Patients with anosmia should undergo magnetic resonance imaging of the olfactory bulb before starting genetic testing. The olfactory bulbs are very small on MRI in patients with Kallmann’s syndrome. MRI also helps in excluding other conditions such as a pituitary or hypothalamic lesion responsible for the hypogonadism.
Patients with hypogonadism, normal sense of smell, but a family history of anosmia, should undergo genetic testing for PROKR2, PROK2, FGF8 and FGFR1 mutations. Patients with anosmia and hypogonadotropic hypogonadism, but no family history of anosmia, should also undergo the same genetic testing.
Men who have a family history of Kallmann’s typical syndrome and an x-linked pattern of inheritance should undergo KAL1 testing. Patients with a family history of cleft lip and palate in addition to Kallmann’s syndrome might have an FGFR1 or FGF8 mutation. A family history of Kallmann’s syndrome that is associated with sleeping or eating disorders indicates possible PROKR2 or PROK2 mutations.
Once the diagnosis of Kallmann’s syndrome is confirmed and the mutation responsible is identified, it becomes easy to identify whether the mutation was inherited or a de novo mutation. De novo mutations in FGFR1 and FGF8 are responsible for at least one-third of the cases.
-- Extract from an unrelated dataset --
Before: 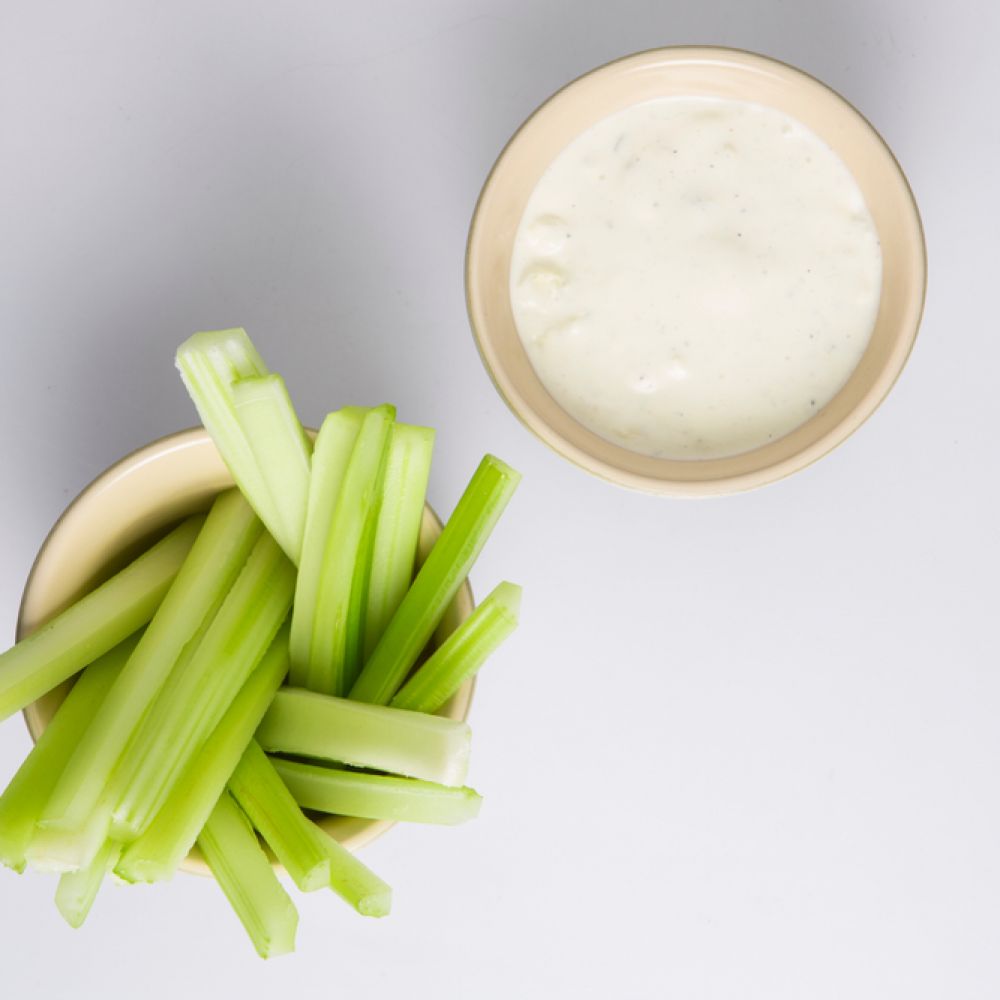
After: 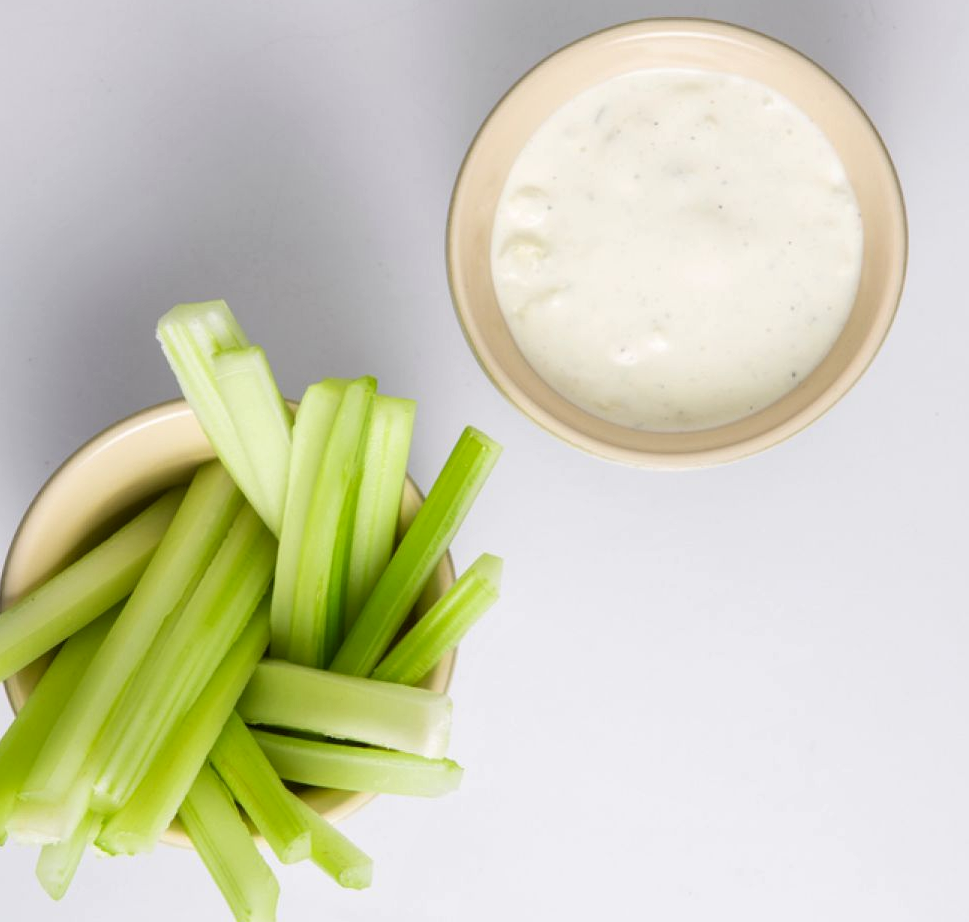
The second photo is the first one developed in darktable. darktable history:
crop: left 1.935%, top 2.822%, right 1.093%, bottom 4.921%
local contrast: highlights 100%, shadows 101%, detail 120%, midtone range 0.2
Additionally, genetic testing about the risk of Kallmann’s syndrome in future offspring becomes possible once the responsible mutation and the mode of inheritance are determined.
Treatment of Kallmann Syndrome
The treatment of Kallmann’s syndrome mainly focuses on correcting hypogonadism which is usually successful in starting the development of secondary sexual characteristics and correcting infertility in most of the cases.
Treatment of Kallmann’s syndrome should be staged and the expectations should be set clear before starting hormonal replacement therapy. The first step should focus on initiating virilisation or breast development, depending on the gender of the patient.
Men are usually prescribed testosterone which stimulates the development of secondary sexual characteristics. Females should be prescribed combined estrogen and progesterone hormonal replacement therapy to develop secondary sexual characteristics such as normal pubic hair and breast development.
Men or women who seek fertility might benefit from gonadotropins administration. Gonadotropins administration can achieve fertility in most cases. Gonadotropin releasing hormone pulsatile administration can also be used to achieve fertility.
Currently, postnatal administration of testosterone is being evaluated in infants with confirmed diagnosis of Kallmann’s syndrome. Such infants are usually in families with a known history of Kallmann’s syndrome because genetic testing is not routinely done unless there is a documented increased risk of the condition.
Postnatal hormonal replacement therapy is hypothesized to result in a postnatal sudden increase in gonadotropins which might influence reproductive and sexual prognosis later.